Beyond raw efficacy, tolerability emerges as a decisive factor. Immuneering’s regimen reported only two categories of Grade 3+ treatment‑related adverse events, both linked to the chemotherapy backbone, and patients experienced minimal cytopenias. In contrast, daraxonrasib, while effective, is associated with a high incidence of rash and other toxicities that can impair quality of life. The weight‑stability data—84% of participants maintained or gained weight at three months—further underscores the regimen’s patient‑centric profile, suggesting that extended survival may not come at the expense of functional decline.

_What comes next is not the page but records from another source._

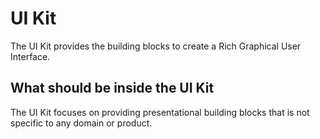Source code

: # UI Kit

The UI Kit provides the building blocks to create a Rich Graphical User Interface.

## What should be inside the UI Kit

The UI Kit focuses on providing presentational building blocks that is not specific to any domain or product.
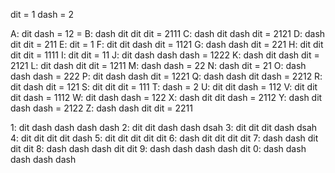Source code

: dit = 1
dash = 2


A: dit dash = 12 = 
B: dash dit dit dit = 2111
C: dash dit dash dit = 2121
D: dash dit dit = 211
E: dit = 1
F: dit dit dash dit = 1121
G: dash dash dit = 221
H: dit dit dit dit = 1111
I: dit dit = 11
J: dit dash dash dash = 1222
K: dash dit dash dit = 2121
L: dit dash dit dit = 1211
M: dash dash = 22
N: dash dit = 21
O: dash dash dash = 222
P: dit dash dash dit = 1221
Q: dash dash dit dash = 2212
R: dit dash dit = 121
S: dit dit dit = 111
T: dash = 2
U: dit dit dash = 112
V: dit dit dit dash = 1112
W: dit dash dash = 122
X: dash dit dit dash = 2112
Y: dash dit dash dash = 2122
Z: dash dash dit dit = 2211

1: dit dash dash dash dash
2: dit dit dash dash dsah
3: dit dit dit dash dsah
4: dit dit dit dit dash
5: dit dit dit dit dit
6: dash dit dit dit dit
7: dash dash dit dit dit
8: dash dash dash dit dit
9: dash dash dash dash dit
0: dash dash dash dash dash

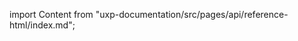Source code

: 
import Content from "uxp-documentation/src/pages/api/reference-html/index.md";

<Content query="product=xd"/>
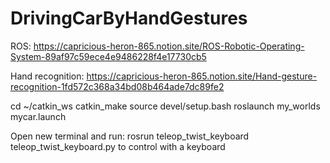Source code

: # DrivingCarByHandGestures

ROS:
https://capricious-heron-865.notion.site/ROS-Robotic-Operating-System-89af97c59ece4e9486228f4e17730cb5

Hand recognition:
https://capricious-heron-865.notion.site/Hand-gesture-recognition-1fd572c368a34bd08b464ade7dc89fe2

cd ~/catkin_ws
catkin_make
source devel/setup.bash
roslaunch my_worlds mycar.launch

Open new terminal and run:
rosrun teleop_twist_keyboard teleop_twist_keyboard.py
to control with a keyboard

The market response was mixed: shares fell roughly 24% on the day of the ASCO presentation, yet analysts like Mizuho dismissed the dip as an overreaction to a slight ORR adjustment. The forthcoming Phase 3 MAPKeeper 301 trial, targeting roughly 510 patients with results anticipated in mid‑2028, will be the litmus test for commercial viability. If the larger study confirms the survival and safety signals, Immuneering could position its combination as a new first‑line benchmark, prompting a shift in treatment algorithms and potentially attracting partnership or acquisition interest from larger oncology players.